Set problem:
Reproduce the lines below word for word, in the same order.

## Begin Provided data

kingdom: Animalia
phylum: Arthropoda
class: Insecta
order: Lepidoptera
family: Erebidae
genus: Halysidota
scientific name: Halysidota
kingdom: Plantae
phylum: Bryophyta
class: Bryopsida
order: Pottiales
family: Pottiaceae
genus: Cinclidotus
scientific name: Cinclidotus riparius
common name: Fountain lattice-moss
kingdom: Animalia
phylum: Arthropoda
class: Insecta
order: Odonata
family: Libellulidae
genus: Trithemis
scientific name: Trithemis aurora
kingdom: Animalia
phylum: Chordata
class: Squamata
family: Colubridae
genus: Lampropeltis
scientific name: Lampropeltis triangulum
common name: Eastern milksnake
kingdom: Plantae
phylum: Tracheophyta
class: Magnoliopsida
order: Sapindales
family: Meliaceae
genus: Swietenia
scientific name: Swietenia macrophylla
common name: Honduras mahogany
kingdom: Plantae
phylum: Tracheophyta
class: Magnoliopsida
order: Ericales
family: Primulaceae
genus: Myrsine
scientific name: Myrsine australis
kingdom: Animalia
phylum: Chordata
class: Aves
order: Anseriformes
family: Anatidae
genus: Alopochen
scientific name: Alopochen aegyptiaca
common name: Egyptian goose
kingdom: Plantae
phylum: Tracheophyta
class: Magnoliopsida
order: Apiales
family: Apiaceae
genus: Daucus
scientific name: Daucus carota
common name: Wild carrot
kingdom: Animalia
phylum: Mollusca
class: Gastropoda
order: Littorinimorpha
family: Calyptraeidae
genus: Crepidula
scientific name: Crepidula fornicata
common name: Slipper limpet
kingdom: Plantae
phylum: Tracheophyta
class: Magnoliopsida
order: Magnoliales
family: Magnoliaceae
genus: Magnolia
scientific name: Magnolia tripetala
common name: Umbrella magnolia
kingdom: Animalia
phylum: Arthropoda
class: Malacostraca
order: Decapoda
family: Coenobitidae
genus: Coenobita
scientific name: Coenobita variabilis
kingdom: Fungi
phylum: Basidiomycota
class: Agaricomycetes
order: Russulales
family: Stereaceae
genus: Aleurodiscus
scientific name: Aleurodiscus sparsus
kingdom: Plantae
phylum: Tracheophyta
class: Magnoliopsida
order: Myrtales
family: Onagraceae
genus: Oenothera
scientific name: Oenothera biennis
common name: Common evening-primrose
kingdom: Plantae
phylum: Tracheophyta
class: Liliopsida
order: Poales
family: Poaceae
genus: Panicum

## End Provided data

The answer:
kingdom: Animalia
phylum: Arthropoda
class: Insecta
order: Lepidoptera
family: Erebidae
genus: Halysidota
scientific name: Halysidota
kingdom: Plantae
phylum: Bryophyta
class: Bryopsida
order: Pottiales
family: Pottiaceae
genus: Cinclidotus
scientific name: Cinclidotus riparius
common name: Fountain lattice-moss
kingdom: Animalia
phylum: Arthropoda
class: Insecta
order: Odonata
family: Libellulidae
genus: Trithemis
scientific name: Trithemis aurora
kingdom: Animalia
phylum: Chordata
class: Squamata
family: Colubridae
genus: Lampropeltis
scientific name: Lampropeltis triangulum
common name: Eastern milksnake
kingdom: Plantae
phylum: Tracheophyta
class: Magnoliopsida
order: Sapindales
family: Meliaceae
genus: Swietenia
scientific name: Swietenia macrophylla
common name: Honduras mahogany
kingdom: Plantae
phylum: Tracheophyta
class: Magnoliopsida
order: Ericales
family: Primulaceae
genus: Myrsine
scientific name: Myrsine australis
kingdom: Animalia
phylum: Chordata
class: Aves
order: Anseriformes
family: Anatidae
genus: Alopochen
scientific name: Alopochen aegyptiaca
common name: Egyptian goose
kingdom: Plantae
phylum: Tracheophyta
class: Magnoliopsida
order: Apiales
family: Apiaceae
genus: Daucus
scientific name: Daucus carota
common name: Wild carrot
kingdom: Animalia
phylum: Mollusca
class: Gastropoda
order: Littorinimorpha
family: Calyptraeidae
genus: Crepidula
scientific name: Crepidula fornicata
common name: Slipper limpet
kingdom: Plantae
phylum: Tracheophyta
class: Magnoliopsida
order: Magnoliales
family: Magnoliaceae
genus: Magnolia
scientific name: Magnolia tripetala
common name: Umbrella magnolia
kingdom: Animalia
phylum: Arthropoda
class: Malacostraca
order: Decapoda
family: Coenobitidae
genus: Coenobita
scientific name: Coenobita variabilis
kingdom: Fungi
phylum: Basidiomycota
class: Agaricomycetes
order: Russulales
family: Stereaceae
genus: Aleurodiscus
scientific name: Aleurodiscus sparsus
kingdom: Plantae
phylum: Tracheophyta
class: Magnoliopsida
order: Myrtales
family: Onagraceae
genus: Oenothera
scientific name: Oenothera biennis
common name: Common evening-primrose
kingdom: Plantae
phylum: Tracheophyta
class: Liliopsida
order: Poales
family: Poaceae
genus: Panicum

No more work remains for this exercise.